What is expected —
In the records below, switch every "Which" to "What" and keep everything else the same. Leave the pictures out of your answer.

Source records
---------------

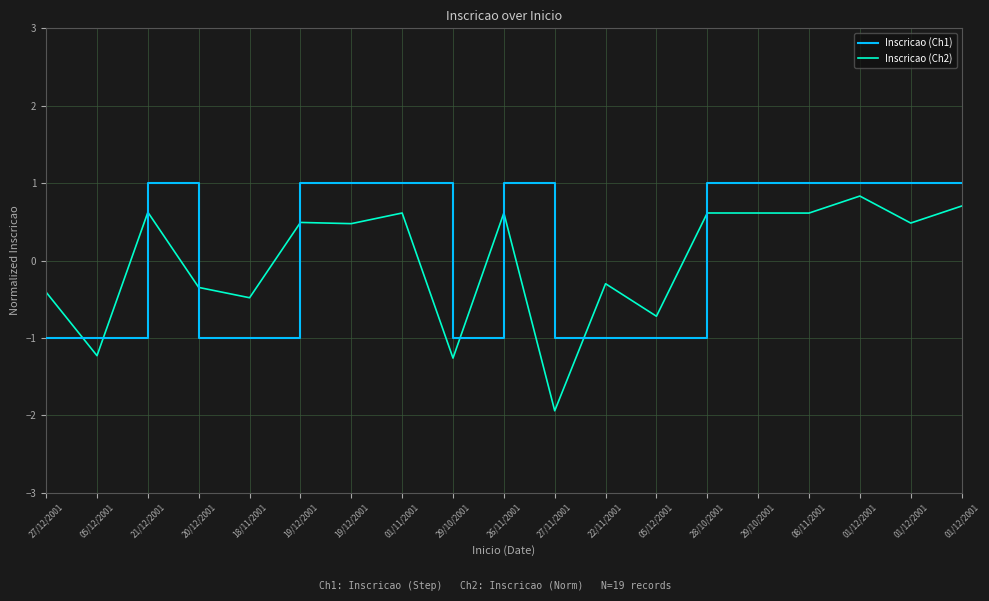

What are all the series names shown in the legend?

Inscricao (Ch1), Inscricao (Ch2)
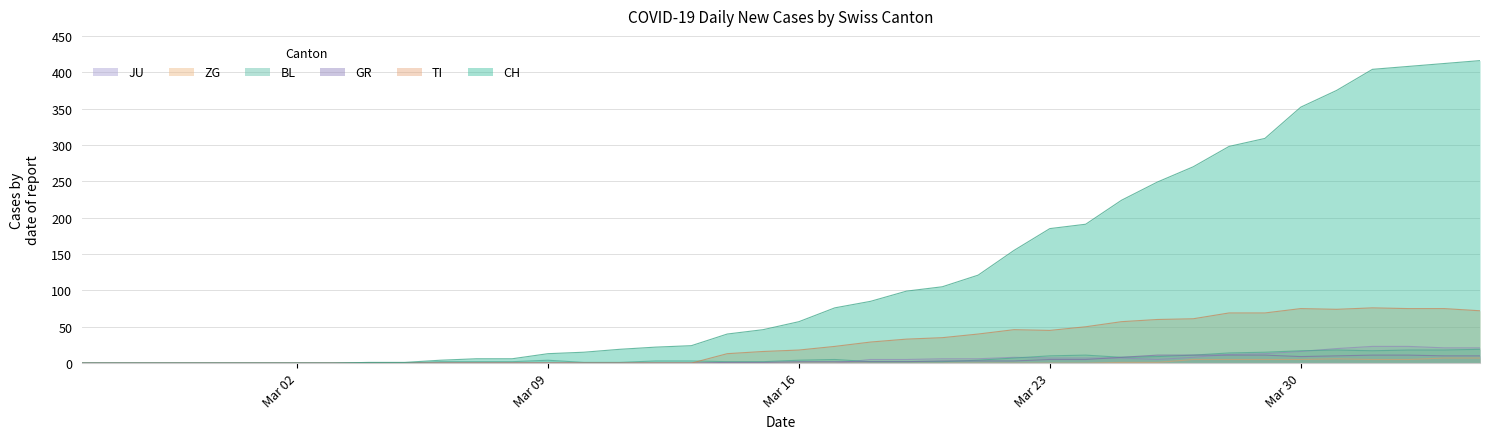

Which series has the widest spread of values?

CH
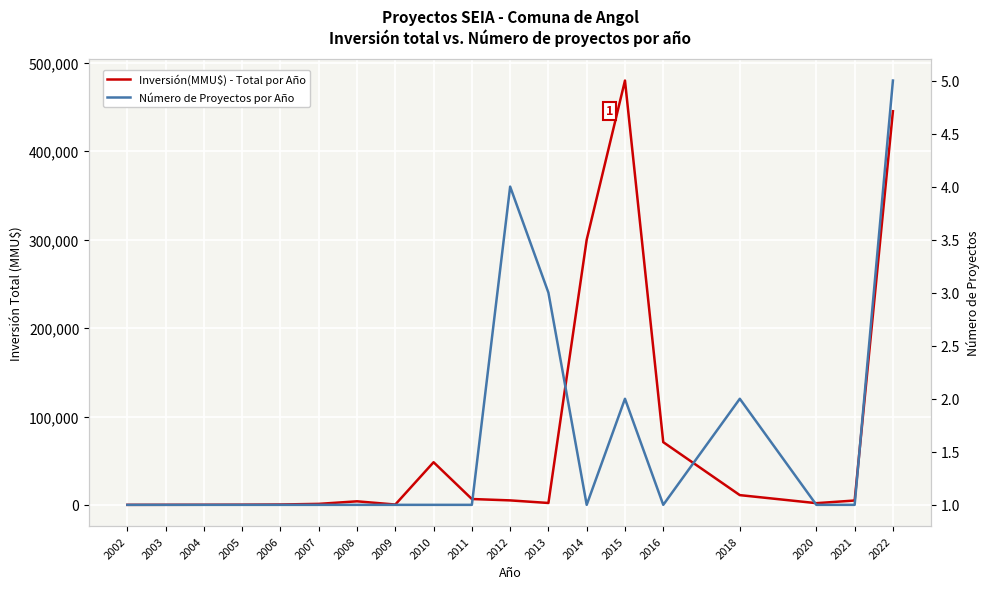

Is the value of Número de Proyectos por Año at 2020 greater than the value of Inversión(MMU$) - Total por Año at 2010?

No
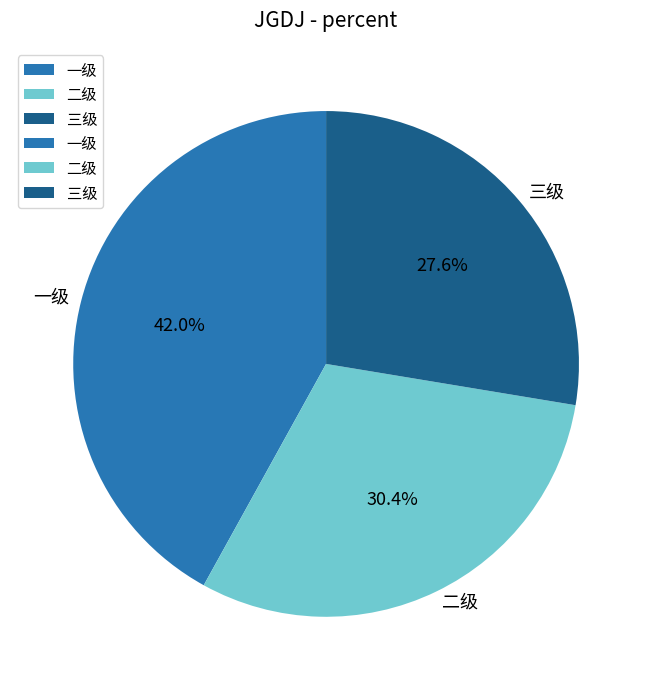

Which category has the biggest portion of the pie?

一级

---------------

Written answer —
What are all the series names shown in the legend?

Inscricao (Ch1), Inscricao (Ch2)

What series has the widest spread of values?

CH

Is the value of Número de Proyectos por Año at 2020 greater than the value of Inversión(MMU$) - Total por Año at 2010?

No

What category has the biggest portion of the pie?

一级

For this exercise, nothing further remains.